A congregação levantou-se, depois de o desconhecido haver lido todo o hino e repetido os dois primeiros versos. O irmão W. era quem costumava começar o hino, o que ele também fez agora, mais muito devagar, Notando logo na segunda palavra o erro que cometera, começou de novo, mas desta vez num tempo muito apressado. Outro irmão veio em seu socorro, começando a cantar o hino no compasso. Depois do canto a congregação ajoelhou-se, e o ministro - ninguém mais tinha dúvida de que ele o era - orou com virtude e eloqüência. Em seguida leu um capítulo da Bíblia e houve então um silêncio profundo pela ansiedade em que todos estavam de ouvir o texto que o ministro ia ler agora. Ter-se-ia podido ouvir cair um alfinete, tal foi esse silêncio. De repente ressoou a voz sonora e vibrante do ministro: "Um novo mandamento vos dou: que vos ameis uns aos outros, como Eu vos amei a vós." O irmão W. a princípio, nem quisera escutar, e finalmente deixou-se cair sobre a cadeira. Lá estava o undécimo mandamento. O sermão foi profundo e penetrante; o ministro nada disse que de alguma maneira pudesse ofender aos irmãos cuja hospitalidade havia gozado; disse, porém, muitas coisas que lhes penetraram no coração e lhes fizeram sentir que não haviam praticado para com aquele estranho a caridade que ele podia ter esperado de discípulos de Cristo.
Finalmente o culto havia terminado. O Sr. W. não sabia o que devia fazer; nunca em sua vida se sentira tão aniquilado. Agora o ministro descia do púlpito; o Sr. W. porém, não foi ao seu encontro como era o seu costume; e como poderia fazê-lo? Outros o cercaram, mas ele hesitava, conservando-se afastado.
- Onde está o irmão W.? Ouviu ele alguém perguntar; era a voz do ministro.

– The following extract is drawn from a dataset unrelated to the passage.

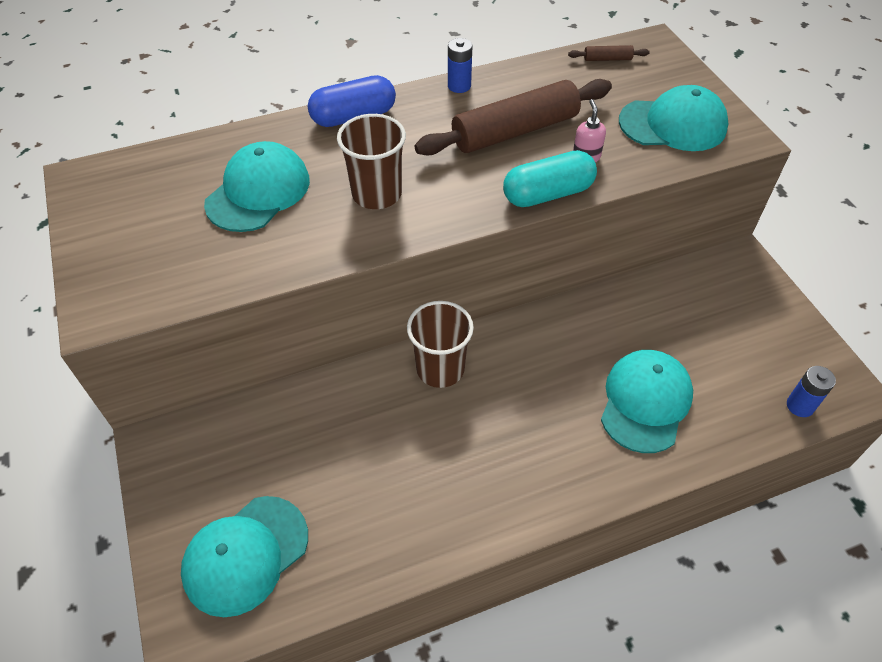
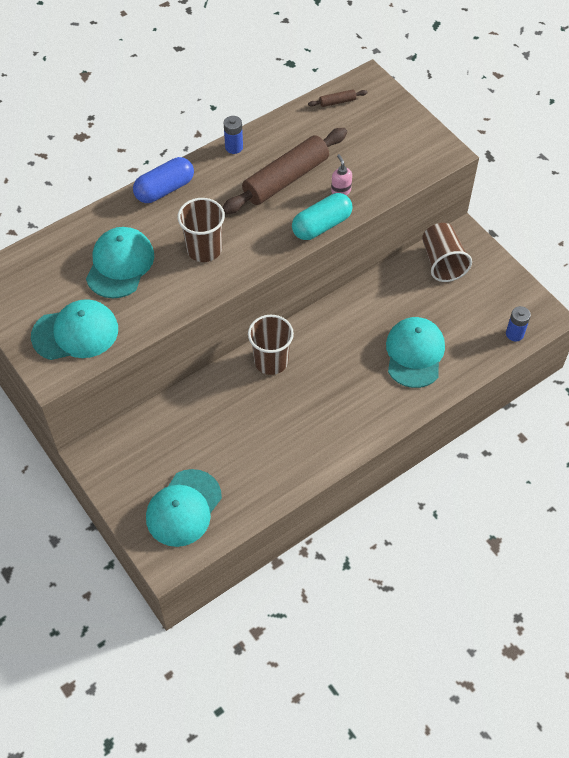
camera: 15 degrees left, 5 degrees up
turquoise cap [619,85,728,151] -> turquoise cap moved to [31,299,118,360]
none -> brown cup [422,223,472,282]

- Aqui esta ele, disseram alguns, abrindo o caminho para lhe dar passagem.
O ministro dirigiu-se para ele, tomou-lhe a mão e disse: - Bom dia, irmão W., estimo muito vê-lo aqui. E onde está a irmã W.?
A irmã W. foi conduzida para a frente, e o ministro deu-lhe um cordial apêrto de mão, tendo nos lábios um amável sorriso.- Creio que poderei hospedar-me hoje em sua casa, disse ele, como se isto fora já coisa decidida. Antes que os irmãos, embaraçados, lhe pudessem responder, alguém perguntou:
- Por que chegou o senhor tão tarde? Já era esperado aqui ontem à tarde; e onde está o irmão R.?
- O irmão R. está doente, respondeu o ministro, e eu vim só. Distante daqui uns oito quilômetros o meu cavalo cansou, e tive que fazer o resto do caminho a pé. Fazia, porém, um frio tão intenso e estava tão cansado, que me vi obrigado a recorrer à hospitalidade de um fazendeiro que não mora muito distante daqui, o qual teve a bondade de acolher-me em sua casa. Pensei que havia ainda cinco quilômetros até este local, mas, segundo me parece, estava já mais próximo do termo de minha viagem do que eu supunha. Esta explicação satisfez a todos; a congregação logo se dissolveu e o ministro dirigiu-se com os irmãos W. para a casa deles.